- Exercise objective
Leave every picture out, and retype all the remaining records exactly.

━━━━━━

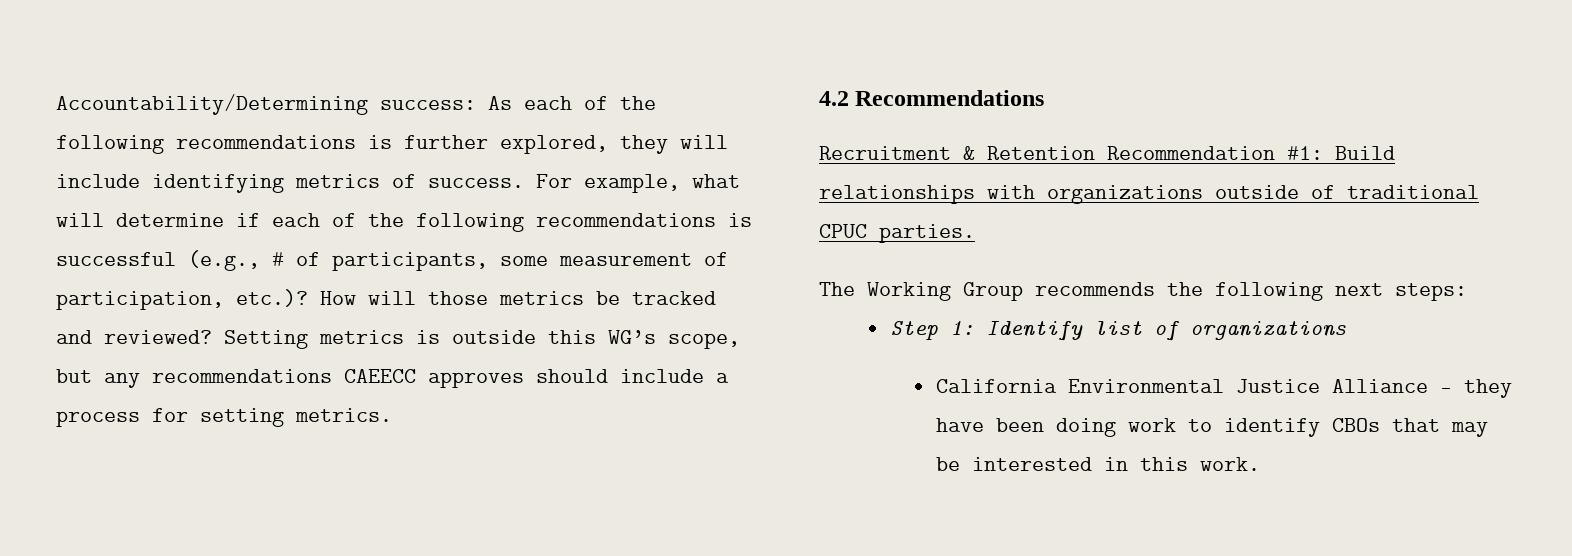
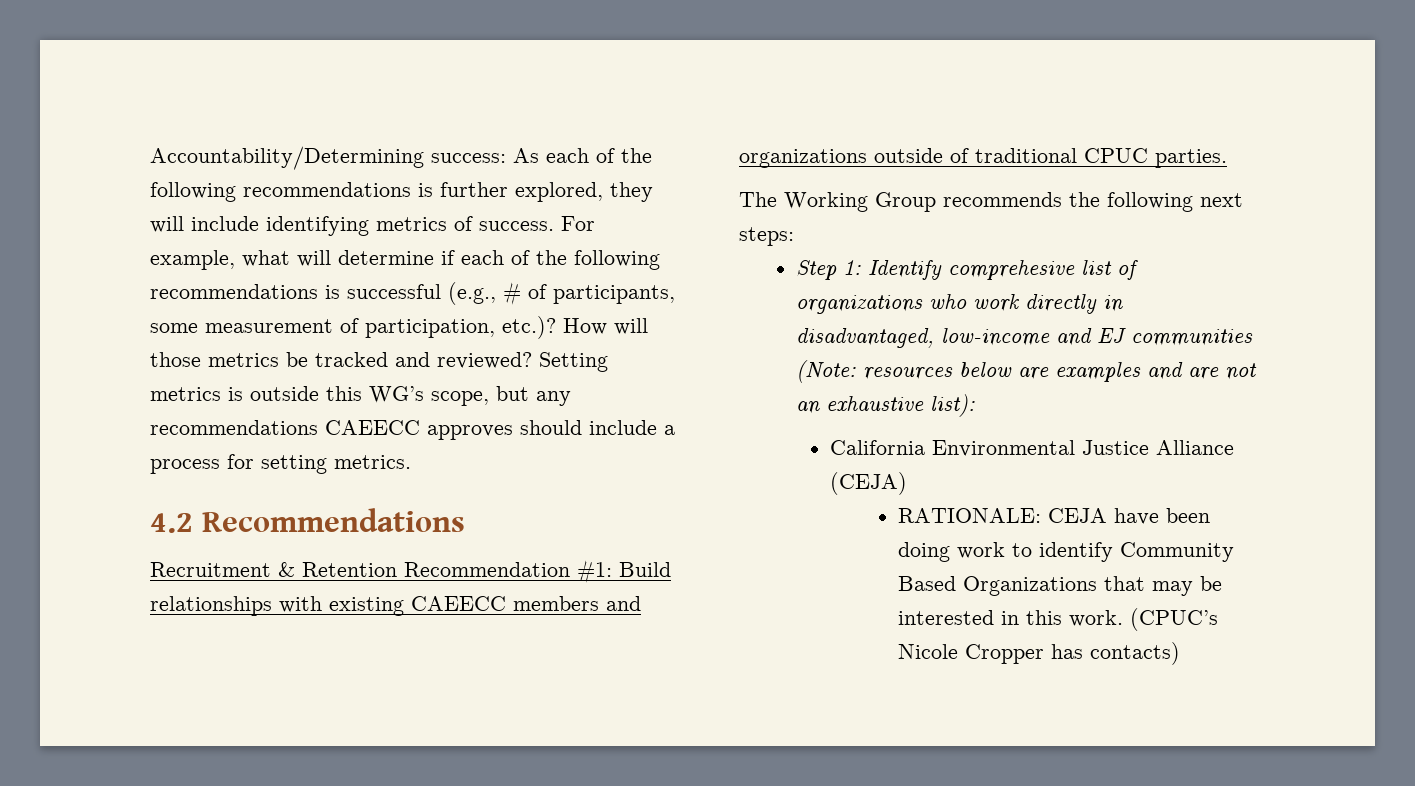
(1035, 192) none -> [329,596,641,616] existing CAEECC members and
(1084, 331) none -> [948,260,1076,280] comprehesive
(1347, 330) none -> [929,294,1124,314] [796,328,1254,348] [796,360,1258,383] [796,394,976,417] who work directly in disadvantaged, low-income and EJ communities (Note: resources below are examples and are not an exhaustive list):
[1439,379,1512,398] – they -> [830,472,908,495] [897,508,1107,523] (CEJA) // RATIONALE: CEJA
[1331,418,1380,432] CBOs -> [1119,542,1234,562] [897,576,1097,596] Community Based Organizations
(1260, 464) none -> [1129,608,1218,631] [897,642,1180,665] (CPUC’s Nicole Cropper has contacts)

━━━━━━

- Solution to the exercise
(1035, 192) none -> [329,596,641,616] existing CAEECC members and
(1084, 331) none -> [948,260,1076,280] comprehesive
(1347, 330) none -> [929,294,1124,314] [796,328,1254,348] [796,360,1258,383] [796,394,976,417] who work directly in disadvantaged, low-income and EJ communities (Note: resources below are examples and are not an exhaustive list):
[1439,379,1512,398] – they -> [830,472,908,495] [897,508,1107,523] (CEJA) // RATIONALE: CEJA
[1331,418,1380,432] CBOs -> [1119,542,1234,562] [897,576,1097,596] Community Based Organizations
(1260, 464) none -> [1129,608,1218,631] [897,642,1180,665] (CPUC’s Nicole Cropper has contacts)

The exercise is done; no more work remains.